Dear Editor,

In the pivotal 1969 Supreme Court case, Leary v. United States, the court ruled that the Marihuana Tax Act was unconstitutional because it required self-incrimination in order for someone to comply. In response to this, Congress passed the current Controlled Substances Act.

Yet in 2015, New Jersey medical marijuana patients and providers are forced to incriminate themselves federally in order to comply with the State of New Jersey’s draconian medical marijuana system, in violation of the Fifth Amendment.

The federal government still views state legal medical marijuana as federally unlawful.

Patients are forced to give up detailed personal biographical and medical information simply to use medical cannabis in this state. Providers are forced to provide even more information and all transactions are logged. Who knows if tomorrow the federal DEA will subpoena these records?

In California, state patient registration is voluntary and patient identification cards are issued with strict privacy safeguards. Patients without state cards may still use a Doctor’s Recommendation to possess, grow and purchase medical marijuana.

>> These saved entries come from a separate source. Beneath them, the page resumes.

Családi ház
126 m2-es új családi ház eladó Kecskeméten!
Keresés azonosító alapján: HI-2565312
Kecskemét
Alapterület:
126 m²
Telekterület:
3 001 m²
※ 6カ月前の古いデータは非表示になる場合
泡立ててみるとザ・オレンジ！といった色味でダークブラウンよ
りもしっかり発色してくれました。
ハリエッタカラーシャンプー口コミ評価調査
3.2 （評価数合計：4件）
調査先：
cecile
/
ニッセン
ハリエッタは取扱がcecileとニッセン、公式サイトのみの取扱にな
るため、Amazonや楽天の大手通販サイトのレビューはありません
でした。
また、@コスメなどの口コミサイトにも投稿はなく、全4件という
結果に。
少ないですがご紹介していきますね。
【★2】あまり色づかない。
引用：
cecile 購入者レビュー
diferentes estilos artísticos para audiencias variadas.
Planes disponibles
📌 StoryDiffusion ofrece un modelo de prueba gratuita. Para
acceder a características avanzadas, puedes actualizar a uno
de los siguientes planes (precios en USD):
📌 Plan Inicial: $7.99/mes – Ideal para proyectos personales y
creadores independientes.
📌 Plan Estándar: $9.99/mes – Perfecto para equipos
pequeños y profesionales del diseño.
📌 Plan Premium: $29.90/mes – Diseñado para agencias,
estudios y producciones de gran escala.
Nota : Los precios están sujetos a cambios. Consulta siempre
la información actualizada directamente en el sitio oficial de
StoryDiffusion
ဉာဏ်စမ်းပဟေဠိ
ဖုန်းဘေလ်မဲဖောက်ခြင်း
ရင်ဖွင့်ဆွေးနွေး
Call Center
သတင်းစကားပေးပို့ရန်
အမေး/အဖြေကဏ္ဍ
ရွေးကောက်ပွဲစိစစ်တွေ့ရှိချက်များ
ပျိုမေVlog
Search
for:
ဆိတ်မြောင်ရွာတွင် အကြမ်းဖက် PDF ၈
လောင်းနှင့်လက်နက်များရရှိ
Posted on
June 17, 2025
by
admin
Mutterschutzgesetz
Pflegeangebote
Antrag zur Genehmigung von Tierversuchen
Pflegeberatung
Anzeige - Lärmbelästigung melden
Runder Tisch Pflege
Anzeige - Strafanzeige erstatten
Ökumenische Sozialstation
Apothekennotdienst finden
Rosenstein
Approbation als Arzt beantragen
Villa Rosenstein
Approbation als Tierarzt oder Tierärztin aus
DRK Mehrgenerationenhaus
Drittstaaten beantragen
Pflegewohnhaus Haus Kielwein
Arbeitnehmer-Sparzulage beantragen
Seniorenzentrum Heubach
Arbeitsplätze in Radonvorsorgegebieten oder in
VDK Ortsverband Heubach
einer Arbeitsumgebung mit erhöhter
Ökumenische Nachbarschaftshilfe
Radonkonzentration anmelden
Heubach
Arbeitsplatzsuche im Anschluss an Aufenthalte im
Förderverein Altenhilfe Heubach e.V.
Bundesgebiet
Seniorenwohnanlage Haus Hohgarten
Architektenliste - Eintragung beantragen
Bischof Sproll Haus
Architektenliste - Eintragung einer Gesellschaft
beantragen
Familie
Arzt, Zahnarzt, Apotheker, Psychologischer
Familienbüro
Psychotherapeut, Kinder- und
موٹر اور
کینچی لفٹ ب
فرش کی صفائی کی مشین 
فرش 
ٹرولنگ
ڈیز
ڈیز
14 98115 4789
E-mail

New Jersey should protect it’s patients by removing mandatory registration and tracking requirements. All data should be anonymized or destroyed. A verifiable Doctor’s Recommendation from a licensed physician should suffice for legal protection.

While New Jersey may lawfully remove criminal penalties at the state level for medical marijuana, it has legally gone too far by licensing and regulating dispensaries.

A law which “authorizes [individuals] to engage in conduct that the federal Act forbids . . . ‘stands as an obstacle to the accomplishment and execution of the full purposes and objectives of Congress’ ”and is therefore preempted. (Michigan Canners and Freezers Association, Inc. v. Agricultural Marketing and Bargaining Board (1984) 467 U.S. 461, 478.)